Contents
On September 06, 2005, W3C announced the publication of The QA Handbook, developed by members of the Quality Assurance Working Group as the latest of the W3C QA Framework documents. While some features of specification QA presented in the document are unique to W3C's technical process and software automation tools, several of the resources referenced by The QA Handbook have broad applicability to formal specification development in any similar standards organization.
Release of the The QA Handbook follows publication of the QA Framework Specification Guidelines, QA Framework Primer, and Variability in Specifications Note in August 2005. The Handbook and related resources have been produced through the W3C Quality Assurance Activity and its maintenance program.
The QA Handbook documents a set of good practices that helps Working Groups improve their deliverables and keep their schedules. It is a non-normative handbook describing "processes and operational aspects of certain quality assurance practices of W3C's Working Groups, with particular focus on testability and test topics. It is intended for Working Group chairs and team contacts. It aims to help them to avoid known pitfalls and benefit from experiences gathered from the W3C Working Groups themselves. It provides techniques, tools, and templates that should facilitate and accelerate their work. Supported by real-world stories and examples, The QA Handbook offers a practical guide to applying good practices and quality assurance techniques to WG activities, especially developing Recommendations and test materials."
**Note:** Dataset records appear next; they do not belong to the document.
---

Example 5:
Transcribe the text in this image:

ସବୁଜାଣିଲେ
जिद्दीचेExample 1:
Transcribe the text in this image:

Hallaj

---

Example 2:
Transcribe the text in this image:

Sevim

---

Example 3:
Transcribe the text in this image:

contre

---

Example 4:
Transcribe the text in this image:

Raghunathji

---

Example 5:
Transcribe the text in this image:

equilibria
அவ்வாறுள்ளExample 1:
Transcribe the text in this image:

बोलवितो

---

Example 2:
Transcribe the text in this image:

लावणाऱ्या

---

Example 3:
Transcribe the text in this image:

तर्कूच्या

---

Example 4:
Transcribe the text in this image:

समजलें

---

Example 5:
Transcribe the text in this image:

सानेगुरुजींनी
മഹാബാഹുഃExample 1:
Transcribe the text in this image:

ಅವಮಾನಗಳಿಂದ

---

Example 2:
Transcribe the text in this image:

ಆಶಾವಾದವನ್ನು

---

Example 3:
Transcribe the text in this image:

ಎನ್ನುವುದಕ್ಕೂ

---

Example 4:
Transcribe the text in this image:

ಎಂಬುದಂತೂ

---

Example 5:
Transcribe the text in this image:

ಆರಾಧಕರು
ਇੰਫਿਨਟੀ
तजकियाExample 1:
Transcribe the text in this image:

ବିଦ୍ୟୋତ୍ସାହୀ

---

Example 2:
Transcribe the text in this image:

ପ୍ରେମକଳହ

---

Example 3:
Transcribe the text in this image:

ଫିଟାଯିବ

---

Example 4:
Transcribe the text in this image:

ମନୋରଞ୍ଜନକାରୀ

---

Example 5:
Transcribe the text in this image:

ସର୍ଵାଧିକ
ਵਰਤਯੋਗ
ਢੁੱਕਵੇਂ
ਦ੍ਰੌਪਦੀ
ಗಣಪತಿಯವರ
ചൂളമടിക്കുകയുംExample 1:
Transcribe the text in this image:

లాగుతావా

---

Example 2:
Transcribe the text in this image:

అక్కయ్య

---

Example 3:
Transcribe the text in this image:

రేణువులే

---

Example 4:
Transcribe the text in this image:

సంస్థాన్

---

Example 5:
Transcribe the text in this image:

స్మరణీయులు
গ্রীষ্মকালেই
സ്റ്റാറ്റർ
Published as a W3C Recommendation on August 17, 2005, the QA Framework: Specification Guidelines document is designed to help W3C editors write better specifications by making a specification easier to interpret without ambiguity and clearer as to what is required in order to conform. It focuses on how to define and specify conformance and addresses how a specification might allow variation among conforming implementations. The document presents guidelines or requirements, supplemented with good practices, examples and techniques. W3C urges the Guidelines be applied to technical work from very beginning, with attention to a conformance model, normative language usage, writing with test assertions, optional featuresand extensibility, as well as profiles, levels, and conformance claims. These Guidelines are to be followed along with the W3C "pubrules" and W3C Manual of Style to support testable language, clarity, conciseness."
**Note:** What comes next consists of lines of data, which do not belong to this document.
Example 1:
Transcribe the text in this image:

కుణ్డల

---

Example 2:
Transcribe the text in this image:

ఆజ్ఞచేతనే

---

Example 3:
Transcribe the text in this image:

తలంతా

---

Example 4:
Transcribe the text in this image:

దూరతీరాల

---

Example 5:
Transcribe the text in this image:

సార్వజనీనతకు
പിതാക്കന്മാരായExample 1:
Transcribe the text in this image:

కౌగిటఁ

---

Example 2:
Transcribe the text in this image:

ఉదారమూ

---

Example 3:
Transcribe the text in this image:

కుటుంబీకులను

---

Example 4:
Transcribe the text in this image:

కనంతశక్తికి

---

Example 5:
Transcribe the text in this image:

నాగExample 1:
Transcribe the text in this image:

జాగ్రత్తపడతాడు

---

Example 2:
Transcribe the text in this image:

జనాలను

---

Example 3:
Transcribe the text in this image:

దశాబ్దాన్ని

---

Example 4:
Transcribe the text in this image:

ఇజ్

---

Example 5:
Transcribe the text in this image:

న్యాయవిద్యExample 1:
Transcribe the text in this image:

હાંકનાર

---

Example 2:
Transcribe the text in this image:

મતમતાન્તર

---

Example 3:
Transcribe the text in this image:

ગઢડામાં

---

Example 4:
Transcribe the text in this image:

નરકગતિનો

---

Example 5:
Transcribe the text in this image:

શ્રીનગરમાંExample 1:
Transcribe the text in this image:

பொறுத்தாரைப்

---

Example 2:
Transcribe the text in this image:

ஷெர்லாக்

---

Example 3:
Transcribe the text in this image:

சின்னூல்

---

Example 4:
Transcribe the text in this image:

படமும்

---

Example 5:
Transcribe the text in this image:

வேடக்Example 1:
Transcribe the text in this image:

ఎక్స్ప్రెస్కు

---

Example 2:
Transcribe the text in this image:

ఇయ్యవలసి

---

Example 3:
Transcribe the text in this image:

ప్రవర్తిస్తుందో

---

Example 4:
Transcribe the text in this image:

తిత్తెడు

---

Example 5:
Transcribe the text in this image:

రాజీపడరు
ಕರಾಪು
A QA Framework document on the Variability in Specifications was published on August 31, 2005. This document details some of the most important conformance-related concepts evoked in the QA Specification Guidelines. It analyzes how design decisions of a specification's conformance model may affect its implementability and the interoperability of its implementations. To do so, it introduces the concept of variability (how much implementations conforming to a given specification may vary among themselves) and presents a set of well-known dimensions of variability. Seven dimensions are presented in a sequence from most to least independence from other design factors. The document's goal is to raise awareness of the potential cost that some benign-looking decisions may have on interoperability and to provide guidance on how to avoid these pitfalls by better understanding the mechanisms affected by variability."
A companion QA Framework Primer updated in August 2005 gives an introduction to the QA Framework at W3C. The Primer provides a roadmap to the QA Framework document and orients the reader by presenting the QA Framework from three different prespectives — a document view, a role-based view, and a Working Group milestones view.
The Matrix of W3C Specifications document, produced using XML, RDF, XSLT, and XHTML, is also published as part of the QA Framework. The Matrix of W3C specifications displays a table for deliverables at least at Last Call stage, except if the team is working on a Test Suite at Working Draft stage. The default view is sorted by title; a view sorted by status is also available. For each specification in the Matrix, the table indicates the URI, the specification maturity level, and symbols indicating associated QA tools. A validator icon is shown if the specification has a validator, a W3C Test suite icon if the specification has a Test Suite located on the W3C server, a generic/remote Test Suite icon if the specification has such a Test Suite, and a Conformance section icon if the specification has a conformance section.
The Matrix of W3C Specifications is also part of the W3C TR Automation Project. In this automation project, the use of Semantic Web tools and technologies has allowed W3C to streamline the publication paper trail of W3C Technical Reports by maintaining an RDF-formalized index of specifications, and to create a number of tools using (meta)data extracted from XHTML into various databases.
The Matrix shows related documents with hyperlinks if they are available: Errata, Implementation Reports, Primer, Requirements Documents, Use Cases, Accessibility Support Document, Authoring Techniques Document, etc. The displayed XHTML output has been produced with an XSL stylesheet; the Matrix represents an XHTML ouput of an RDF maintained list of QA related information merged with the RDF version of the TR page. Production details are described in the Manual and in the document "Why the QA Matrix in RDF?"
W3C's QA Activity was charged with a fourfold mission: (1) "to improve the quality of W3C specifications through guidelines and reviews of specifications at critical stages of their development; (2) to promote wide deployment and proper implementation of formal specifications through articles, tutorials, and validation services; (3) to communicate the value of test suites and help Working Groups produce quality test suites; (4) to design effective processes that, if followed, will help working groups achieve QA goals."